Task statement: Copy each line below in which the string "make" occurs.

===== Material provided =====

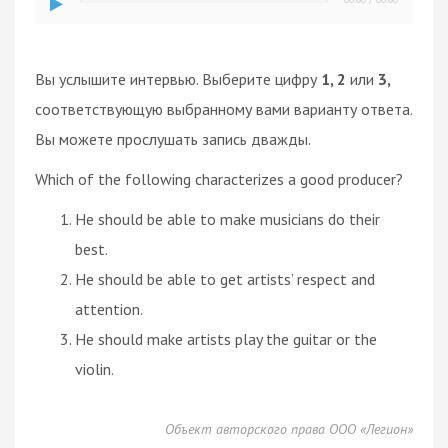
Вы услышите интервью. Выберите цифру
1, 2
или
3,
соответствующую выбранному вами варианту ответа.
Вы можете прослушать запись дважды.
Which of the following characterizes a good producer?
He should be able to make musicians do their
best.
He should be able to get artists’ respect and
attention.
He should make artists play the guitar or the
violin.
Объект авторского права ООО «Легион»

=====

Response to the exercise:
He should be able to make musicians do their
He should make artists play the guitar or the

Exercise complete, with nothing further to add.